### Tasks to carry out:
[1] In the passage on team culture below, list each thing the team is to do with every failure.
[2] Please carry on the passage on team culture below, adding a paragraph or two in the same voice that pick up after its final sentence.

Also, this culture leads to people hiding their failures because they are worried about the repercussions. And, by the time you as a leader find out that something is wrong, it might be too late to fix things.

Instead, create a culture where the team introspects each failure, documents it and learns not make the same mistake again. This makes sure that with time, you iron out major issues, and become a better, more innovative team. It also leads to more collaboration within the team, because everyone is focused on the goal without worrying who will be punished if they fail.

Reward efforts, not just outputs

Another thing to understand is that just because someone failed a few times does not mean their effort is less than someone who did it in less tries. You have to build a culture of rewarding efforts, and not just outputs.

Now, this is not a very easy thing to do, because you have to build processes around measuring effort, along with output. But, trust me that effort of coming up with the right process and tools, will pay off in the long term. It will lead to people picking up even the hardest tasks without hesitation, because they know their efforts will not go in vain even if they can't get the desired output.

### Data for analysis:
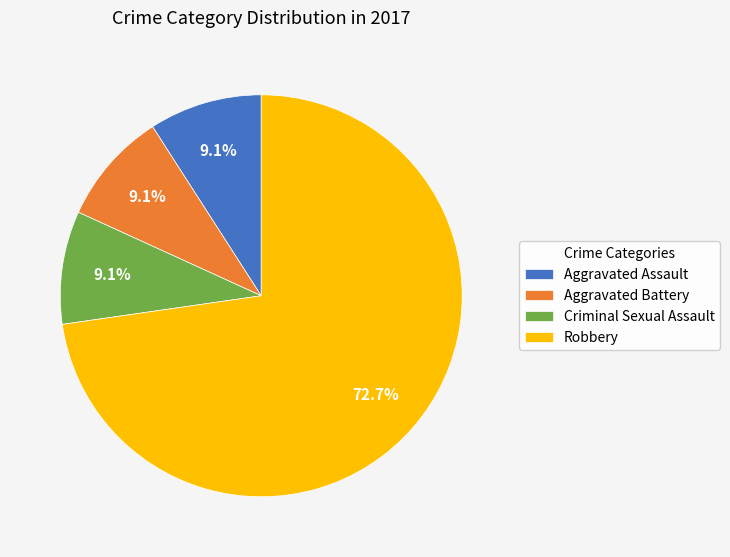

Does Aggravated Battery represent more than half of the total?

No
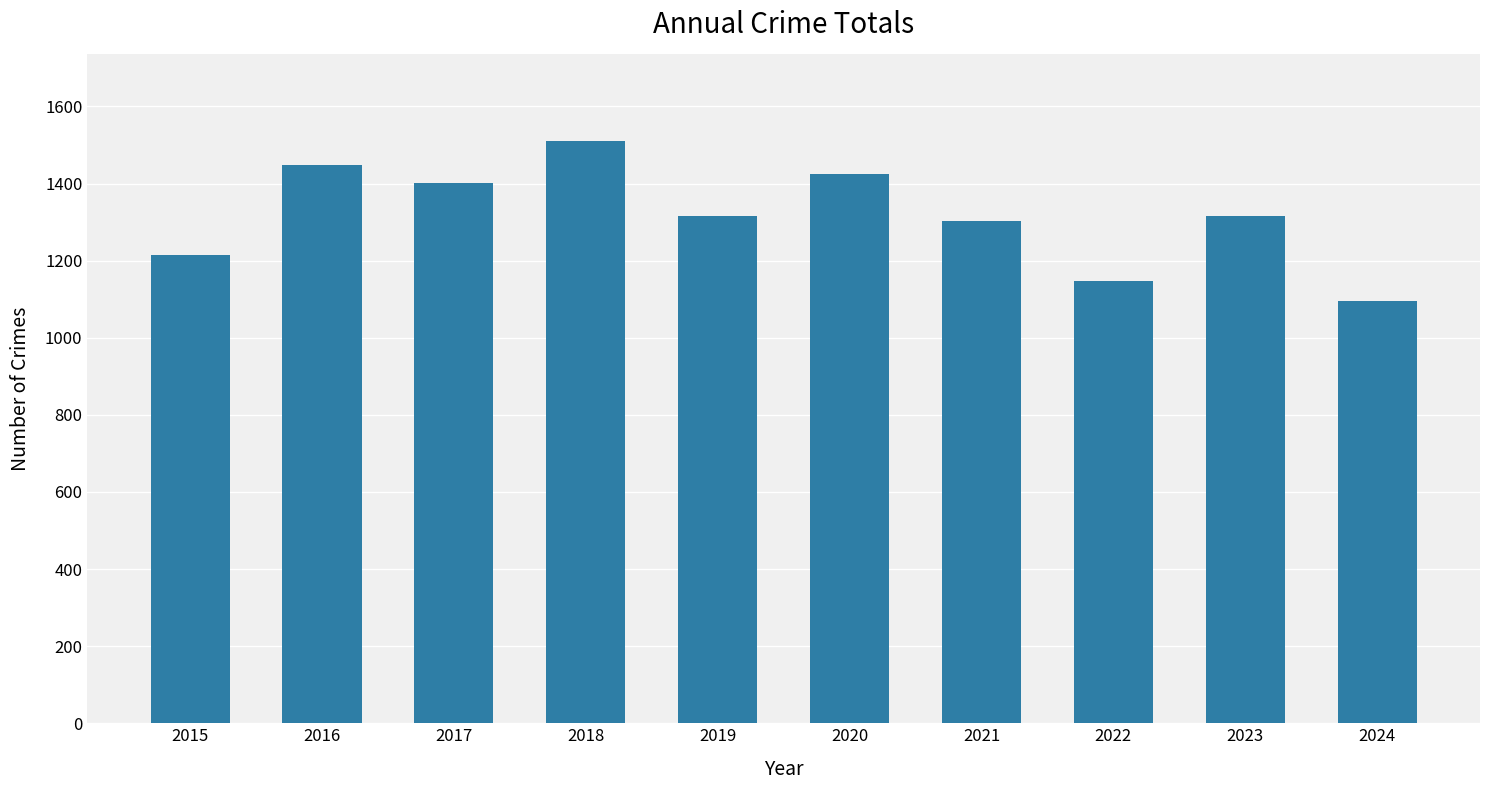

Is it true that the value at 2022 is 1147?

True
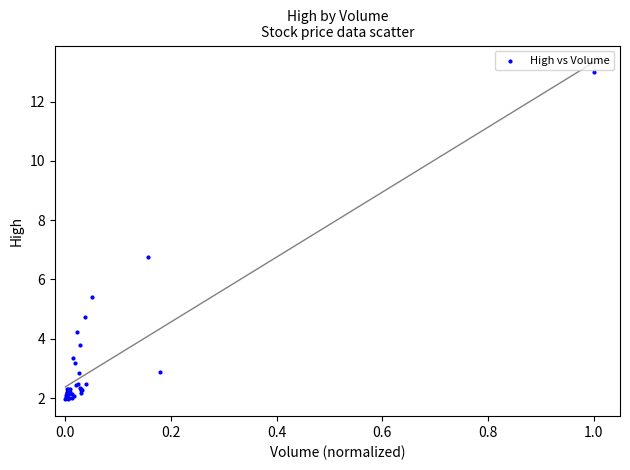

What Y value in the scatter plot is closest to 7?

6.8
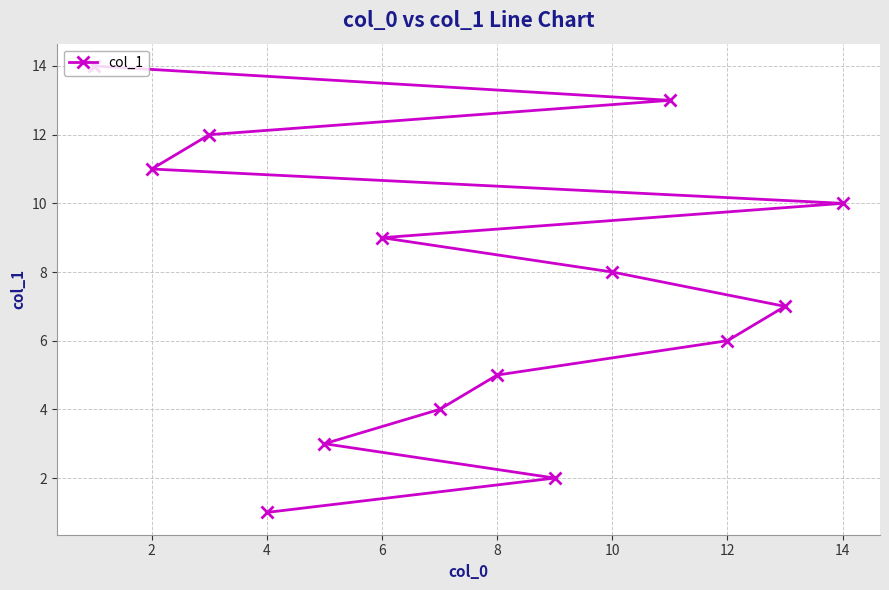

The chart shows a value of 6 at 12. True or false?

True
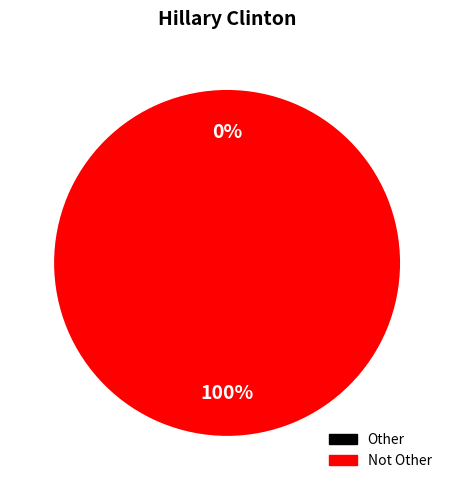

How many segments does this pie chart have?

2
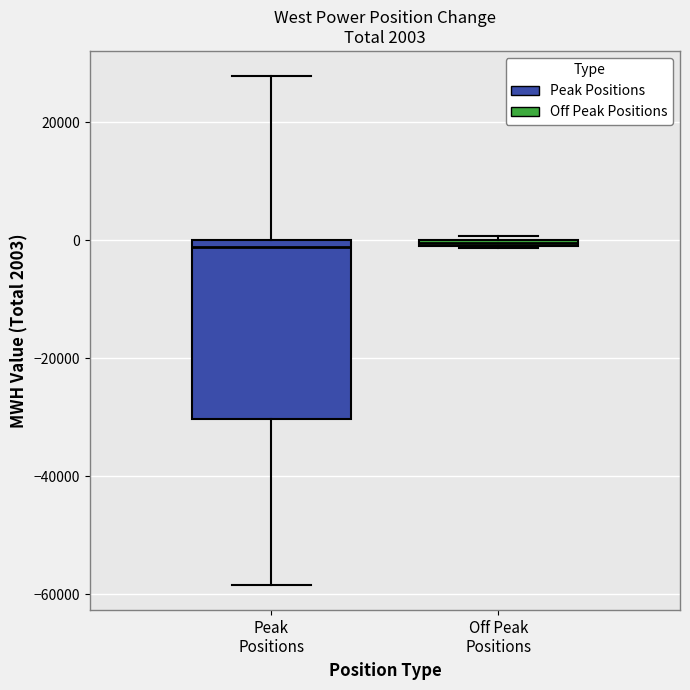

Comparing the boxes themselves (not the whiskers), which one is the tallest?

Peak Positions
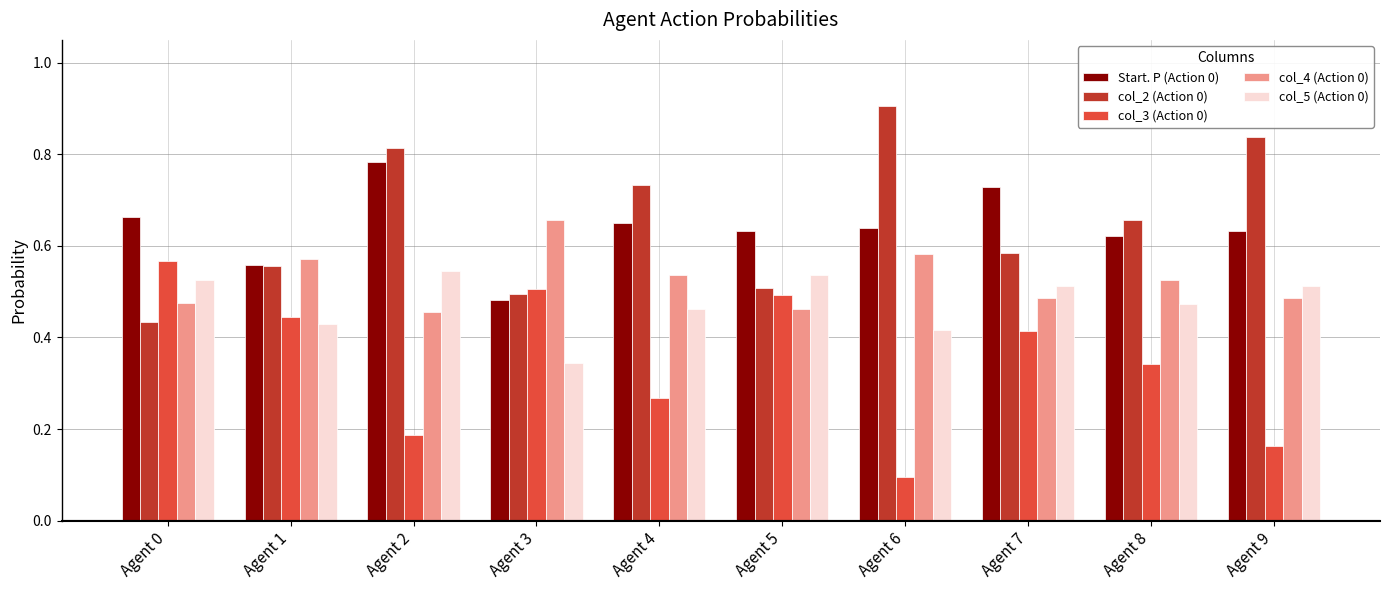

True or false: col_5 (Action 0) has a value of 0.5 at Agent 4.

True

### Answers to the problems:
[1]
- Introspect it
- Document it
- Learn not to make the same mistake again

[2]
Also, when you only reward outputs, you are sending a message that don't pick up something where you are not sure of delivering. Innovation, does not work that ways, and also change is inevitable. Every team, big or small will encounter a scenario where they will have to look at doing something they have never done before. More often than not, teams that have the culture of rewarding efforts and not just outputs will succeed at embracing this change.

Track Learn Optimize

Next part of the process needs to be a robust mechanism to track, introspection meeting outputs, and learnings every time you encounter a failure. This helps in obviously  making sure new members of the team know the pitfalls and old members do not repeat the same mistake. But more importantly, for the team to identify process gaps, and places where you could do more optimization either by process, or technology to make sure you avoid those issues.

A good example of these are coding standards, and static code analysis during the check-in process. Those are common places where programmers make mistake, and by optimizing the process and tailoring it to your product you can make sure that mistakes are not repeated.

As you and your team get better at this, you will see faster onboarding times for new members, reducing common pitfalls and an increase in overall productivity of the team.